Kansas falls to No. 10; NCAA is going overboard 
with suspensions

NCAA Top 25

Keenan Singleton

Still eons away from American sport's most exciting postseason, March Madness, collegiate basketball teams are shaking off the rust and gearing up to put themselves into a favorable position when the spring tournament comes.

But perennial powers like Duke, Arizona and Kansas always seem to winterize their programs and are never too far from the top spot, and this year is no different. Duke sits at No. 1, while the Wildcats fell two spots to No. 7 after a controversial loss to Connecticut this week.

Roy Williams' Kansas team took the biggest hit, falling to No. 10 after getting baptized by the Wake Forest Demon Deacons 84-53 last week.

Here's how the rest of the top 25 rounds out:

Rankings

1.) Duke

2.) Michigan State

3.) Stanford

4.) Tennessee

5.) Illinois

6.) Wake Forest

7.) Arizona

8.) Florida

9.) Seton Hall

10.) Kansas

11.) Connecticut

12.) Syracuse

13.) Southern California

14.) Virginia

15.) North Carolina

16.) Wisconsin

17.) Cincinnati

18.) Alabama

19.) Oklahoma

20.) Maryland

21.) Notre Dame

22.) Iowa

23.) Mississippi

24.) Georgetown

25.) Arkansas

'Raising Arizona'

Is it time to suspend the NCAA?

After the mind-boggling suspensions of Arizona stars Richard Jefferson and Loren Woods, the answer is becoming a resounding "yes."

Jefferson was excused for one game after accepting an airline ticket from his best friend's father. That in itself is suspicious, but Jefferson's pal is Luke Walton, son of college and NBA great Bill Walton.

"Bill Walton is not an agent," Arizona head coach Lute Olson told the media. "He's not looking for something out of this. I think common sense is what somehow or another needs to be written into the guidelines. I guess it's a case where if anyone tries to do something decent for you, you'd better decline because it's probably a violation."

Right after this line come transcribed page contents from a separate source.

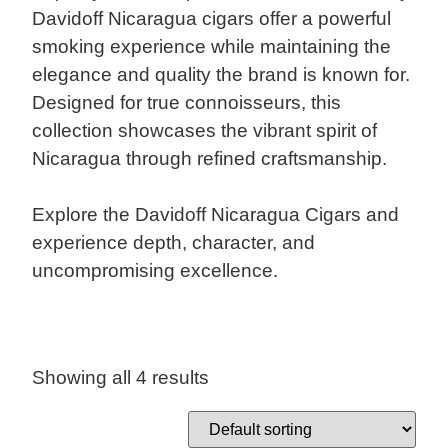
Davidoff Nicaragua cigars offer a powerful
smoking experience while maintaining the
elegance and quality the brand is known for.
Designed for true connoisseurs, this
collection showcases the vibrant spirit of
Nicaragua through refined craftsmanship.
Explore the Davidoff Nicaragua Cigars and
experience depth, character, and
uncompromising excellence.
Showing all 4 results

Woods accepted money from a longtime friend when he injured his back at the end of last season.

"It was a person that I have known for a long time," Woods said. "He helped me out when I needed it. The NCAA says it was too much. That is the way it is."

Olson believes that, if questionable rulings such as the ones handed down on his team continue, many Division I programs would consider leaving the NCAA.

"Situations like this one certainly make you wonder if what's being said isn't something to be considered," Olson said.